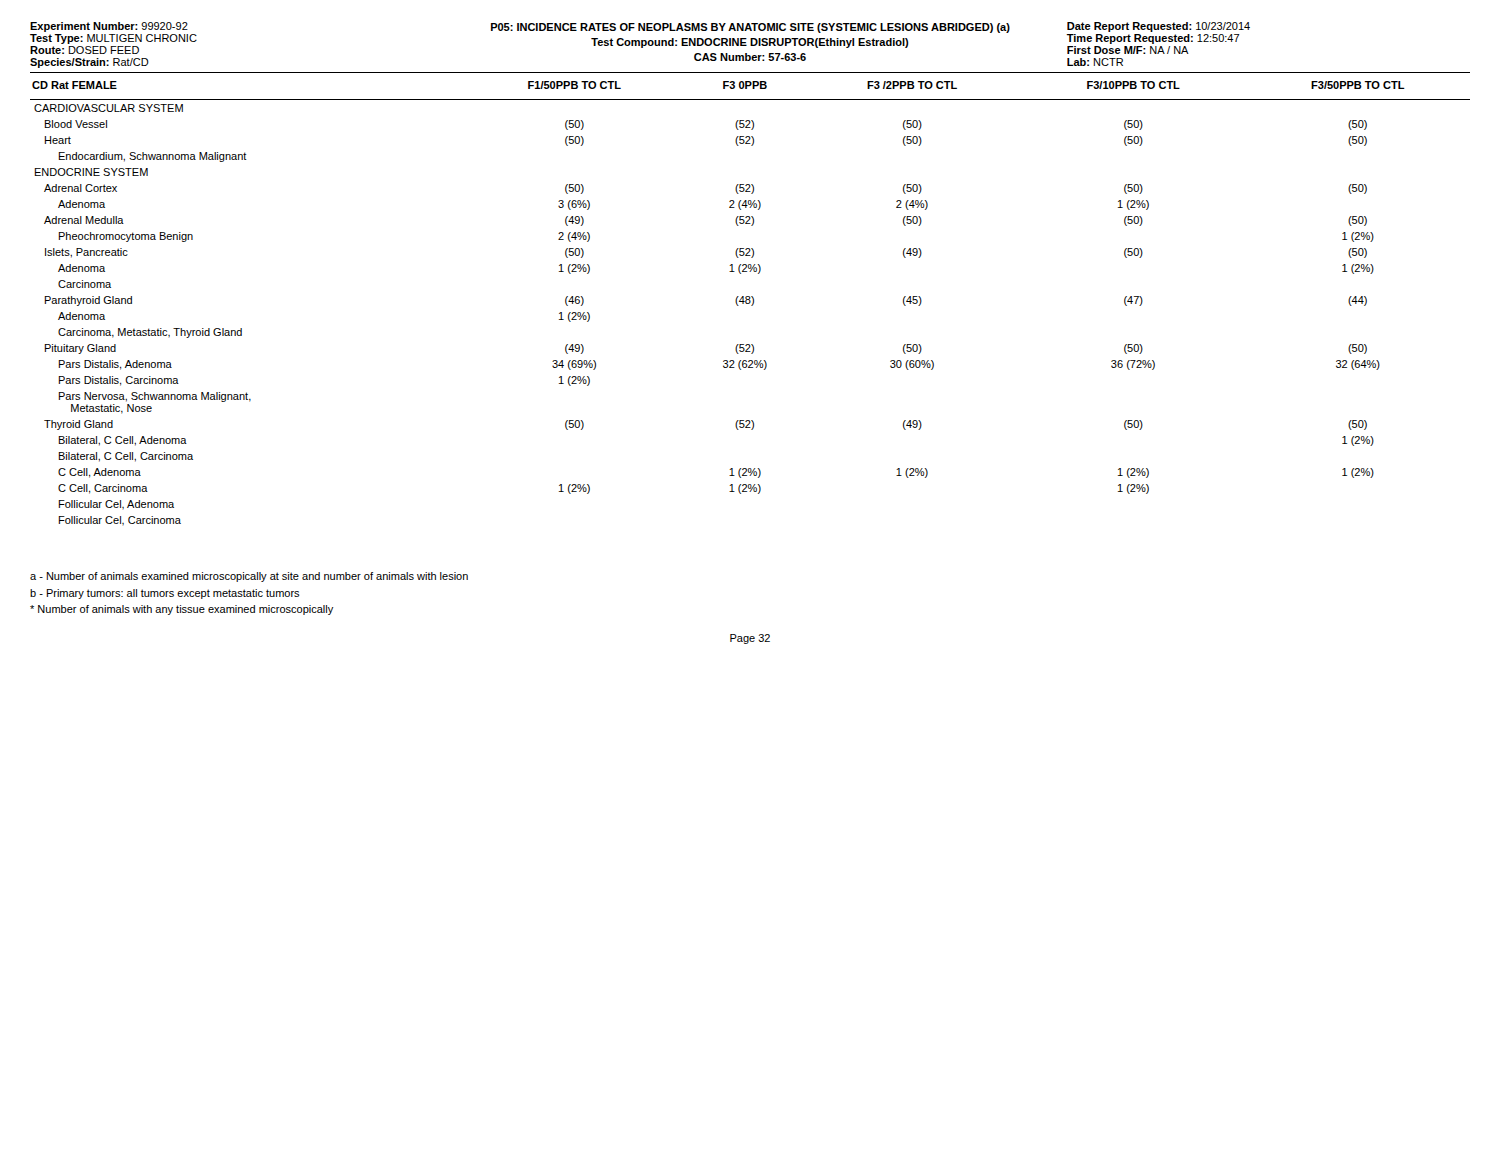| Experiment Number: 99920-92 Test Type: MULTIGEN CHRONIC Route: DOSED FEED Species/Strain: Rat/CD | P05: INCIDENCE RATES OF NEOPLASMS BY ANATOMIC SITE (SYSTEMIC LESIONS ABRIDGED) (a) Test Compound: ENDOCRINE DISRUPTOR(Ethinyl Estradiol) CAS Number: 57-63-6 | Date Report Requested: 10/23/2014 Time Report Requested: 12:50:47 First Dose M/F: NA / NA Lab: NCTR |
| CD Rat FEMALE | F1/50PPB TO CTL | F3 0PPB | F3 /2PPB TO CTL | F3/10PPB TO CTL | F3/50PPB TO CTL |
| --- | --- | --- | --- | --- | --- |
| CARDIOVASCULAR SYSTEM | | | | | |
| Blood Vessel | (50) | (52) | (50) | (50) | (50) |
| Heart | (50) | (52) | (50) | (50) | (50) |
| Endocardium, Schwannoma Malignant | | | | | |
| ENDOCRINE SYSTEM | | | | | |
| Adrenal Cortex | (50) | (52) | (50) | (50) | (50) |
| Adenoma | 3 (6%) | 2 (4%) | 2 (4%) | 1 (2%) | |
| Adrenal Medulla | (49) | (52) | (50) | (50) | (50) |
| Pheochromocytoma Benign | 2 (4%) | | | | 1 (2%) |
| Islets, Pancreatic | (50) | (52) | (49) | (50) | (50) |
| Adenoma | 1 (2%) | 1 (2%) | | | 1 (2%) |
| Carcinoma | | | | | |
| Parathyroid Gland | (46) | (48) | (45) | (47) | (44) |
| Adenoma | 1 (2%) | | | | |
| Carcinoma, Metastatic, Thyroid Gland | | | | | |
| Pituitary Gland | (49) | (52) | (50) | (50) | (50) |
| Pars Distalis, Adenoma | 34 (69%) | 32 (62%) | 30 (60%) | 36 (72%) | 32 (64%) |
| Pars Distalis, Carcinoma | 1 (2%) | | | | |
| Pars Nervosa, Schwannoma Malignant, Metastatic, Nose | | | | | |
| Thyroid Gland | (50) | (52) | (49) | (50) | (50) |
| Bilateral, C Cell, Adenoma | | | | | 1 (2%) |
| Bilateral, C Cell, Carcinoma | | | | | |
| C Cell, Adenoma | | 1 (2%) | 1 (2%) | 1 (2%) | 1 (2%) |
| C Cell, Carcinoma | 1 (2%) | 1 (2%) | | 1 (2%) | |
| Follicular Cel, Adenoma | | | | | |
| Follicular Cel, Carcinoma | | | | | |
a - Number of animals examined microscopically at site and number of animals with lesion
b - Primary tumors: all tumors except metastatic tumors
* Number of animals with any tissue examined microscopically
Page 32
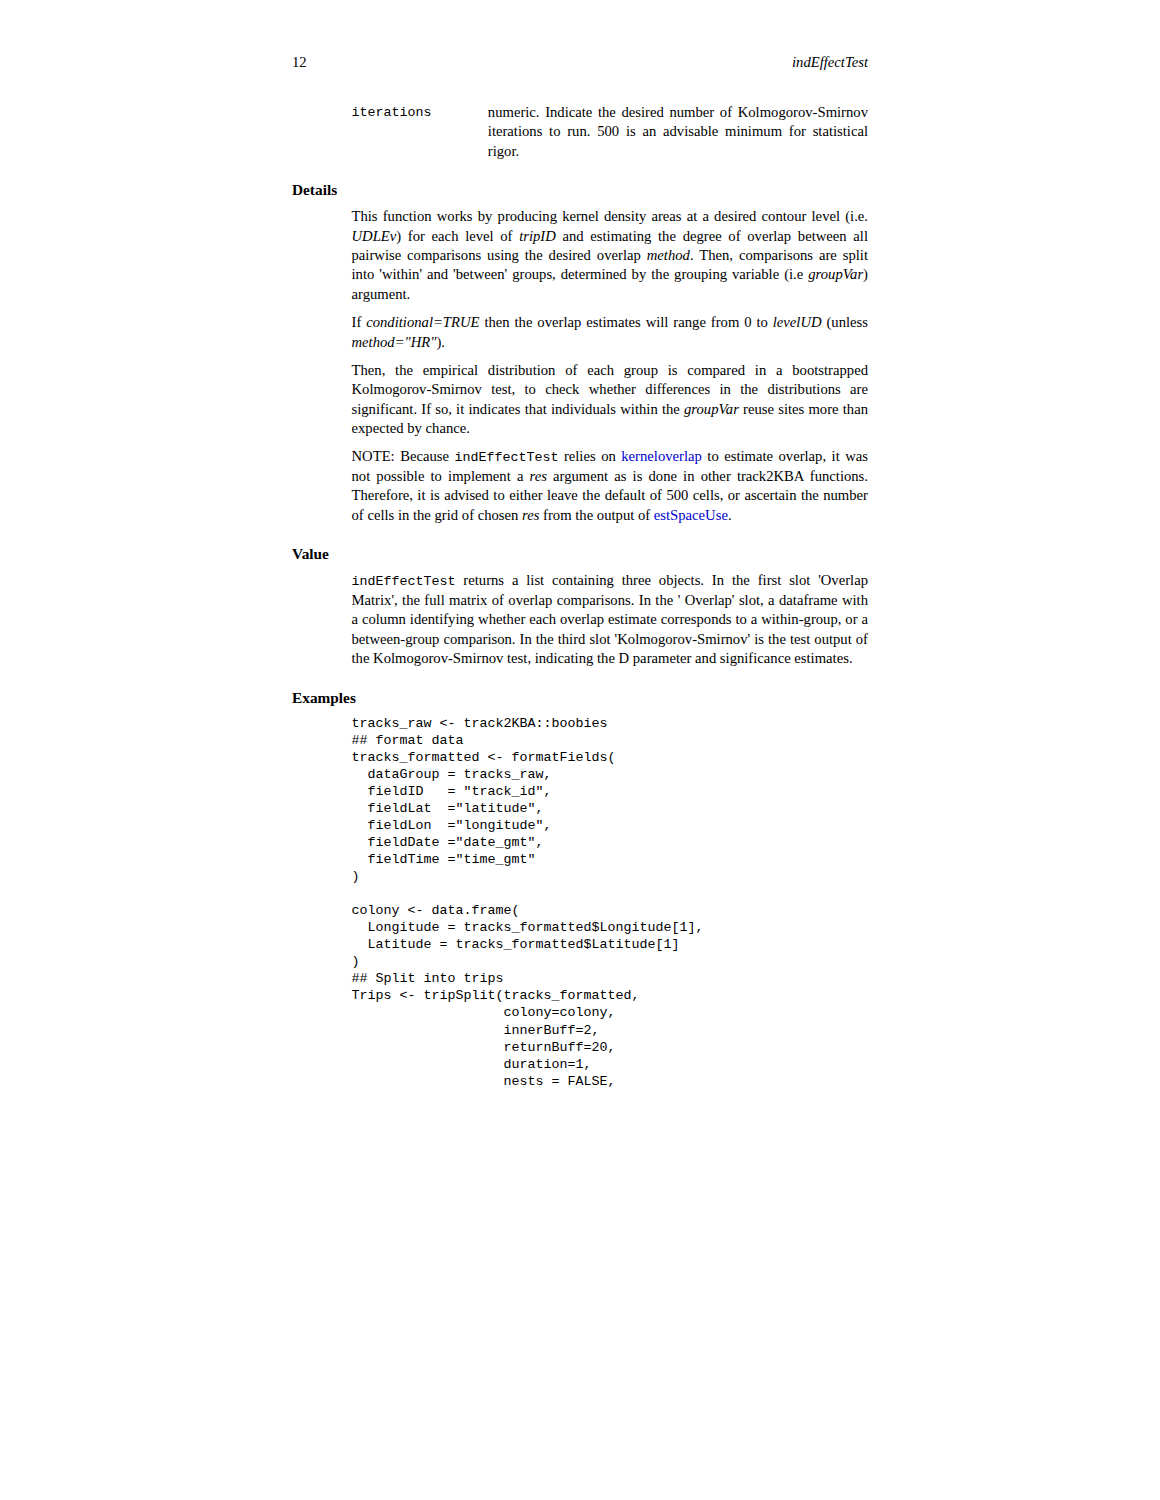12 indEffectTest
iterations
numeric. Indicate the desired number of Kolmogorov-Smirnov iterations to run. 500 is an advisable minimum for statistical rigor.
Details
This function works by producing kernel density areas at a desired contour level (i.e. UDLEv) for each level of tripID and estimating the degree of overlap between all pairwise comparisons using the desired overlap method. Then, comparisons are split into 'within' and 'between' groups, determined by the grouping variable (i.e groupVar) argument.
If conditional=TRUE then the overlap estimates will range from 0 to levelUD (unless method="HR").
Then, the empirical distribution of each group is compared in a bootstrapped Kolmogorov-Smirnov test, to check whether differences in the distributions are significant. If so, it indicates that individuals within the groupVar reuse sites more than expected by chance.
NOTE: Because indEffectTest relies on kerneloverlap to estimate overlap, it was not possible to implement a res argument as is done in other track2KBA functions. Therefore, it is advised to either leave the default of 500 cells, or ascertain the number of cells in the grid of chosen res from the output of estSpaceUse.
Value
indEffectTest returns a list containing three objects. In the first slot 'Overlap Matrix', the full matrix of overlap comparisons. In the ' Overlap' slot, a dataframe with a column identifying whether each overlap estimate corresponds to a within-group, or a between-group comparison. In the third slot 'Kolmogorov-Smirnov' is the test output of the Kolmogorov-Smirnov test, indicating the D parameter and significance estimates.
Examples
tracks_raw <- track2KBA::boobies
## format data
tracks_formatted <- formatFields(
  dataGroup = tracks_raw,
  fieldID   = "track_id",
  fieldLat  ="latitude",
  fieldLon  ="longitude",
  fieldDate ="date_gmt",
  fieldTime ="time_gmt"
)

colony <- data.frame(
  Longitude = tracks_formatted$Longitude[1],
  Latitude = tracks_formatted$Latitude[1]
)
## Split into trips
Trips <- tripSplit(tracks_formatted,
                   colony=colony,
                   innerBuff=2,
                   returnBuff=20,
                   duration=1,
                   nests = FALSE,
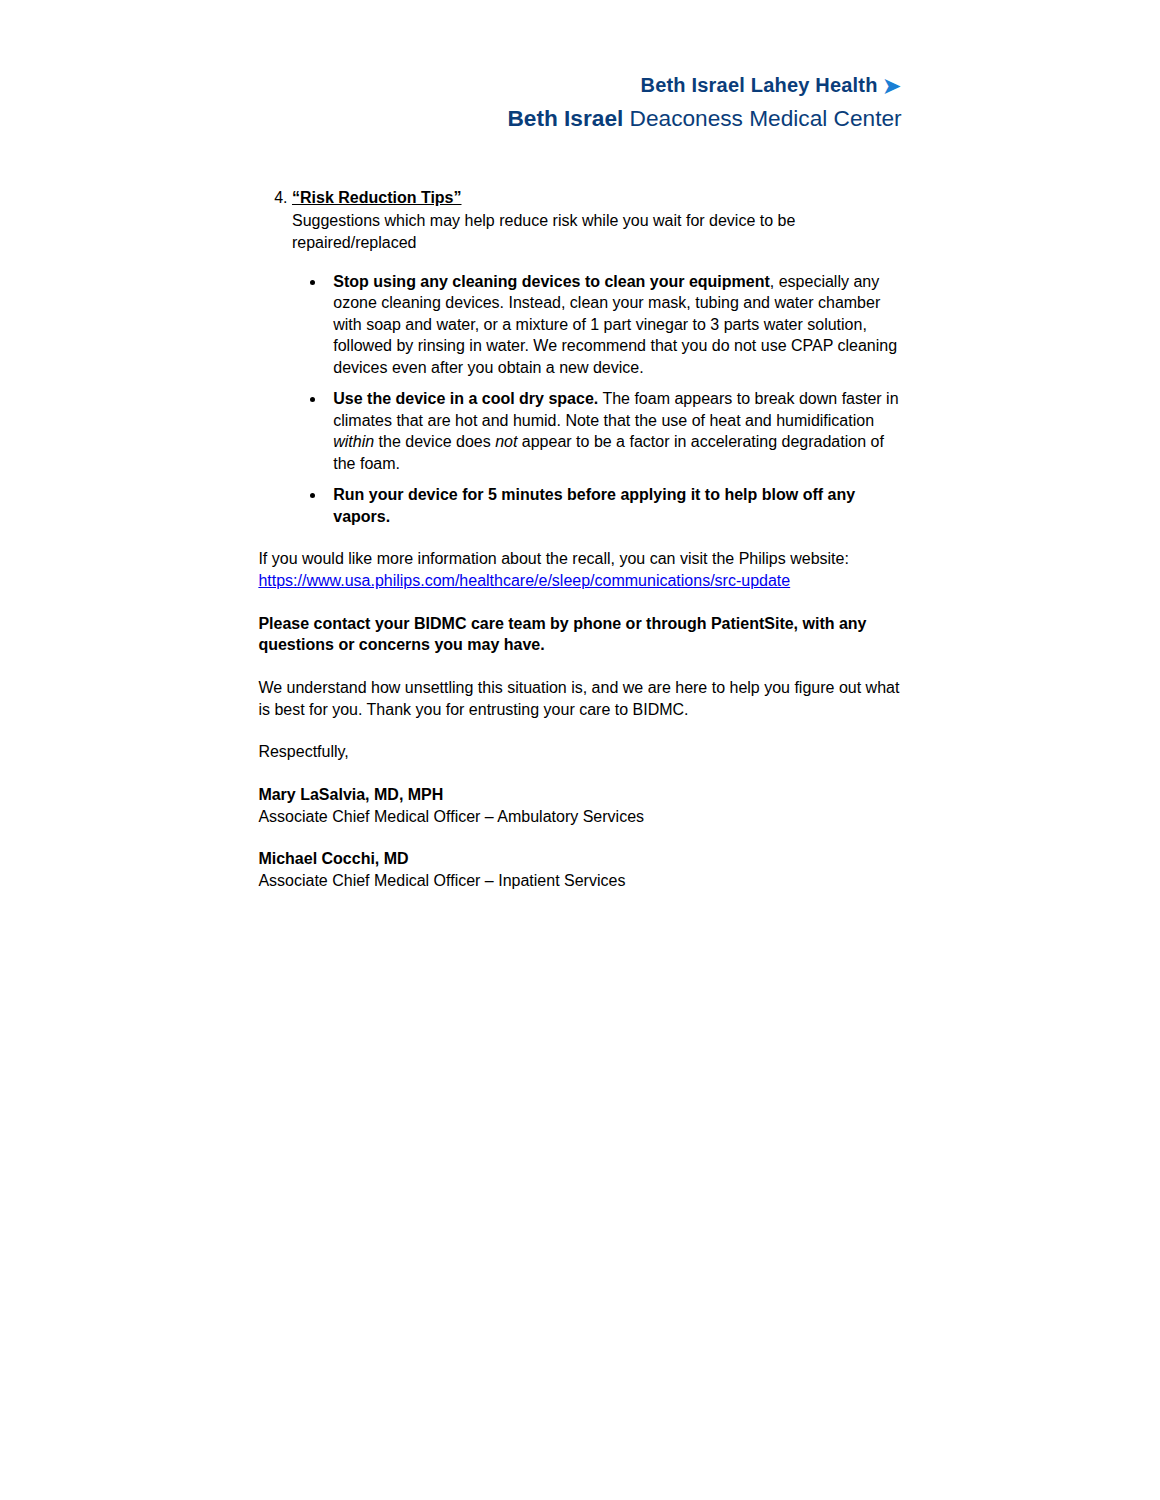Beth Israel Lahey Health ➤
Beth Israel Deaconess Medical Center
“Risk Reduction Tips”
Suggestions which may help reduce risk while you wait for device to be
repaired/replaced
Stop using any cleaning devices to clean your equipment, especially any ozone cleaning devices. Instead, clean your mask, tubing and water chamber with soap and water, or a mixture of 1 part vinegar to 3 parts water solution, followed by rinsing in water. We recommend that you do not use CPAP cleaning devices even after you obtain a new device.
Use the device in a cool dry space. The foam appears to break down faster in climates that are hot and humid. Note that the use of heat and humidification within the device does not appear to be a factor in accelerating degradation of the foam.
Run your device for 5 minutes before applying it to help blow off any vapors.
If you would like more information about the recall, you can visit the Philips website:
https://www.usa.philips.com/healthcare/e/sleep/communications/src-update
Please contact your BIDMC care team by phone or through PatientSite, with any questions or concerns you may have.
We understand how unsettling this situation is, and we are here to help you figure out what is best for you. Thank you for entrusting your care to BIDMC.
Respectfully,
Mary LaSalvia, MD, MPH
Associate Chief Medical Officer – Ambulatory Services
Michael Cocchi, MD
Associate Chief Medical Officer – Inpatient Services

##############################

• Directions:
Leave the pictures out, and transcribe exactly the lines above starting at the one that contains "Beth Israel Lahey Health ➤" and ending at the one that contains "Stop using any".

• Reply:
Beth Israel Lahey Health ➤
Beth Israel Deaconess Medical Center
“Risk Reduction Tips”
Suggestions which may help reduce risk while you wait for device to be
repaired/replaced
Stop using any cleaning devices to clean your equipment, especially any ozone cleaning devices. Instead, clean your mask, tubing and water chamber with soap and water, or a mixture of 1 part vinegar to 3 parts water solution, followed by rinsing in water. We recommend that you do not use CPAP cleaning devices even after you obtain a new device.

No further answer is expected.